SCIENZA E FEDE DELLA CHIESA DEL "LATINORUM". Il teologo Ratzinger scrive da papa l’enciclica "Deus caritas est" (2006) e, ancora oggi, nessuno ne sollecita la correzione del titolo. Che lapsus!!! O, meglio, che progetto!!!
MAGISTERO RATZINGERIANO AL C.N.R.: CASO DE MATTEI. A VERGOGNA DELLA COMUNITA’ SCIENTIFICA E ACCADEMICA ITALIANA, CATTOLICA E LAICA. Un'intervista al "fondamentalista non riluttante" di Antonio Gnoli e una nota su "il barone e l'invertito" di Marco D'Eramo, con appunti

ROBERTO DE MATTEI. «Io ripropongo una cosmologia cristiana che fa capo alla stessa visione di Benedetto XVI» (...) MARCO D'ERAMO. È così che discepoli di Galileo, scienziati evoluzionisti e baciapile oscurantisti vivono tutti insieme felici e contenti.


a c. di Federico La Sala

 

 Il fondamentalista non riluttante

De Mattei: Il paradiso terrestre è esistito davvero

intervista a Roberto De Mattei,

a cura di Antonio Gnoli (la Repubblica, 11 aprile 2011)

Confesso una certa curiosità mentale mentre mi avvio all’appuntamento col professor Roberto De Mattei, l’uomo che con le sue idee - professate in varie sedi e occasioni - ha vinto l’Oscar del ridicolo. Che linea tenere, che domande rivolgergli, in una parola che cosa ci si aspetta da un signore che, con tutti i distinguo, ha sostenuto tesi balzane e in ogni caso antiscientifiche, come il creazionismo, l’immutabilità delle specie, la datazione della Terra a soli 15-20 milioni di anni fa?

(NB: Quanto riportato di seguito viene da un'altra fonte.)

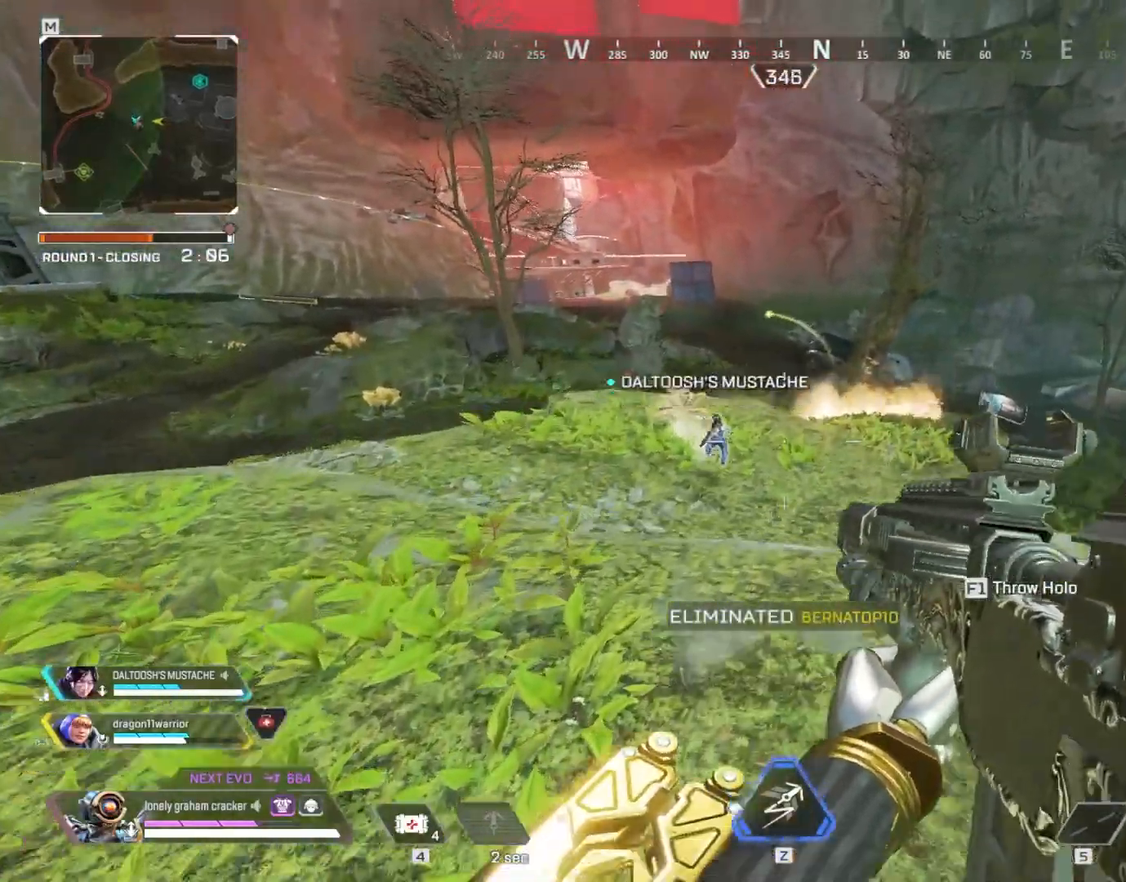
{"keys": ["d", "s"], "mouse": [], "events": [[100, "s", "down"]]}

Se insieme al taccuino avessi con me un bel "tapirone d’oro", la questione potrebbe risolversi in pochi attimi. Ma in fondo, De Mattei non è un caso umano, è un affare più complicato: un uomo solo (o quasi) che sostiene certe idee. Non basta questo per farne un eroe della resistenza ottusa?

Il problema è che De Mattei non è un signore qualunque: egli è vicepresidente del Cnr, un incarico che lo pone ai vertici della struttura che in teoria dovrebbe guidare la ricerca scientifica in Italia. Ma al tempo stesso egli ha una rubrica su Radio Maria, dirige il periodico Le radici cristiane, insegna alla Nuova Università Europea che appartiene ai Legionari di Dio. Il suo ultimo libro (pubblicato da Lindau) è una rilettura molto polemica del Concilio Vaticano II. Sguazziamo in un bel pasticcio ideologico.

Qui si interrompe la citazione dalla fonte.